COBIS and the Quality Assurance Agency (QAA)

Perhaps the most important of a string of initiatives presented at the conference was the announcement that COBIS was about to start working with with the QAA to externally quality assure the global COBIS Patron’s Accreditation and Compliance scheme (PAcc). Now in its fifth year of operation, the COBIS approach to accreditation has seen more than 200 schools in 67 countries engage in the process. COBIS itself will now be subject to the scrutiny of an independent body. This is absolutely as it should be. According to COBIS, the QAA will review all elements of their accreditation scheme including all protocol documentation, policies, sample accreditation reports and the ratification process to recommend COBIS school membership status.
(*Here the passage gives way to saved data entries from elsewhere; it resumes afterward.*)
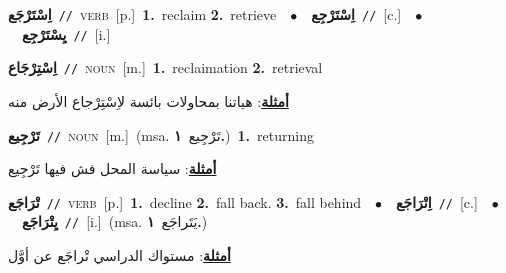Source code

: \documentclass[10pt,a4paper,twoside]{article} %
\begin{document}
\begin{multicols}{2}
{\setlength\topsep{0pt}\textbf{\foreignlanguage{arabic}{اِسْتَرْجَع}}\ {\color{gray}\texttt{//}\color{black}}\ \textsc{verb}\ [p.]\ \textbf{1.}~reclaim  \textbf{2.}~retrieve\ \ $\bullet$\ \ \setlength\topsep{0pt}\textbf{\foreignlanguage{arabic}{اِسْتَرْجِع}}\ {\color{gray}\texttt{//}\color{black}}\ [c.]\ \ $\bullet$\ \ \setlength\topsep{0pt}\textbf{\foreignlanguage{arabic}{يِسْتَرْجِع}}\ {\color{gray}\texttt{//}\color{black}}\ [i.]\ } \vspace{2mm}

{\setlength\topsep{0pt}\textbf{\foreignlanguage{arabic}{اِسْتِرْجَاع}}\ {\color{gray}\texttt{//}\color{black}}\ \textsc{noun}\ [m.]\ \textbf{1.}~reclaimation  \textbf{2.}~retrieval\  \begin{flushright}\color{gray}\foreignlanguage{arabic}{\textbf{\underline{\foreignlanguage{arabic}{أمثلة}}}: هياتنا بمحاولات بائسة لاِسْتِرْجاع الأرض منه}\end{flushright}\color{black}} \vspace{2mm}

{\setlength\topsep{0pt}\textbf{\foreignlanguage{arabic}{تَرْجِيع}}\ {\color{gray}\texttt{//}\color{black}}\ \textsc{noun}\ [m.]\ \color{gray}(msa. \foreignlanguage{arabic}{تَرْجِيع}~\foreignlanguage{arabic}{\textbf{١.}})\color{black}\ \textbf{1.}~returning\  \begin{flushright}\color{gray}\foreignlanguage{arabic}{\textbf{\underline{\foreignlanguage{arabic}{أمثلة}}}: سياسة المحل فش فيها تَرْجِيع}\end{flushright}\color{black}} \vspace{2mm}

{\setlength\topsep{0pt}\textbf{\foreignlanguage{arabic}{تْرَاجَع}}\ {\color{gray}\texttt{//}\color{black}}\ \textsc{verb}\ [p.]\ \textbf{1.}~decline  \textbf{2.}~fall back.  \textbf{3.}~fall behind\ \ $\bullet$\ \ \setlength\topsep{0pt}\textbf{\foreignlanguage{arabic}{اِتْرَاجَع}}\ {\color{gray}\texttt{//}\color{black}}\ [c.]\ \ $\bullet$\ \ \setlength\topsep{0pt}\textbf{\foreignlanguage{arabic}{يِتْرَاجَع}}\ {\color{gray}\texttt{//}\color{black}}\ [i.]\ \color{gray}(msa. \foreignlanguage{arabic}{يَتَراجَع}~\foreignlanguage{arabic}{\textbf{١.}})\color{black}\  \begin{flushright}\color{gray}\foreignlanguage{arabic}{\textbf{\underline{\foreignlanguage{arabic}{أمثلة}}}: مستواك الدراسي تْراجَع عن أوَّل}\end{flushright}\color{black}} \vspace{2mm}


\end{multicols}
\end{document}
The QAA will also observe accreditation visits and accreditation training in action leading to the COBIS Lead Improvement Partner and Peer Accreditor qualifications.

COBIS Chief Executive, Colin Bell, it seems, is not content to rest on the laurels of positive but rather anecdotal feedback about this relatively new accreditation system, which by all accounts has come through the pandemic rather well:

‘The QAA has a reputation as a leading provider of educational quality assurance. It has a broad international reach and extensive partnership network with Ministries of Education and regulators worldwide. COBIS has a reputation for setting and expecting high standards. These principles absolutely should apply to our own accreditation scheme.’
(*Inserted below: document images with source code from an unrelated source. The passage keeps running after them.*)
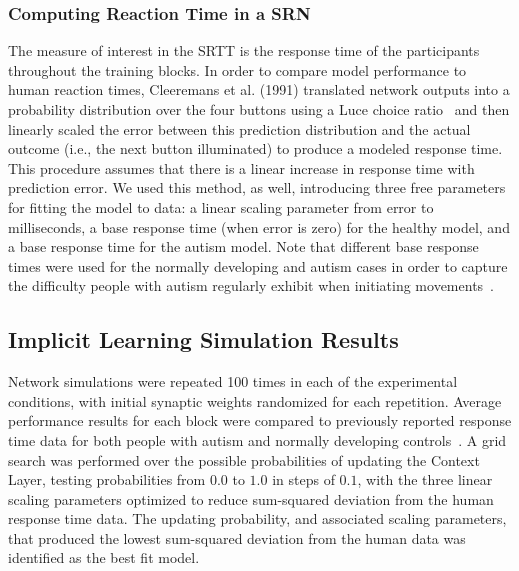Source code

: \subsubsection{Computing Reaction Time in a SRN}
The measure of interest in the SRTT is the response time of the participants throughout the training blocks.  In order to compare model performance to human reaction times, Cleeremans et al. (1991) \nocite{Cleeremans:1991:SSRT} translated network outputs into a probability distribution over the four buttons using a Luce choice ratio~\cite{Luce:1963} and then linearly scaled the error between this prediction distribution and the actual outcome (i.e., the next button illuminated) to produce a modeled response time.  This procedure assumes that there is a linear increase in response time with prediction error.  We used this method, as well, introducing three free parameters for fitting the model to data: a linear scaling parameter from error to milliseconds, a base response time (when error is zero) for the healthy model, and a base response time for the autism model.  Note that different base response times were used for the normally developing and autism cases in order to capture the difficulty people with autism regularly exhibit when initiating
movements~\cite{RefWorks:100}.

\subsection{Implicit Learning Simulation Results}
Network simulations were repeated 100 times in each of the experimental conditions, with initial synaptic weights randomized for each repetition.  Average performance results for each block were compared to previously reported response time data for both people with autism and normally developing controls~\cite{RefWorks:148}.  A grid search was performed over the possible probabilities of updating the Context Layer, testing probabilities from $0.0$ to $1.0$ in steps of $0.1$, with the three linear scaling parameters optimized to reduce sum-squared deviation from the human response time data.  The updating probability, and associated scaling parameters, that produced the lowest sum-squared deviation from the human data was identified as the
best fit model.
Other accreditation bodies should take note. One watching closely will no doubt be the New England Association of Schools and Colleges (NEASC), who have just entered into collaborative partnership with COBIS, opening up a new pathway to COBIS membership.

The future of conferences

So, did the event demonstrate that hybrid conferences are the way to go? Without a doubt. Even at a distance it was impossible not to feel the emotional impact of Anna Azarova from the British International School Ukraine as she spoke of the impact war in her country, or of Matthew Savage telling the story of his trans son. ‘Being there’ to hear these things in person is great. Having a live audience was also obviously good for the speakers, but listening at a distance was very good indeed. There was still a sense of involvement and of being ‘part of something’.

This format certainly has legs, if only because, as we go to into the difficult and inflationary future that faces us, it might just not be possible to attend in person every year.

 

Andy Homden is the CEO of Consilium education and Editor of International Teacher Magazine, which was a media partner at the 2022 COBIS conference. He attended the conference online.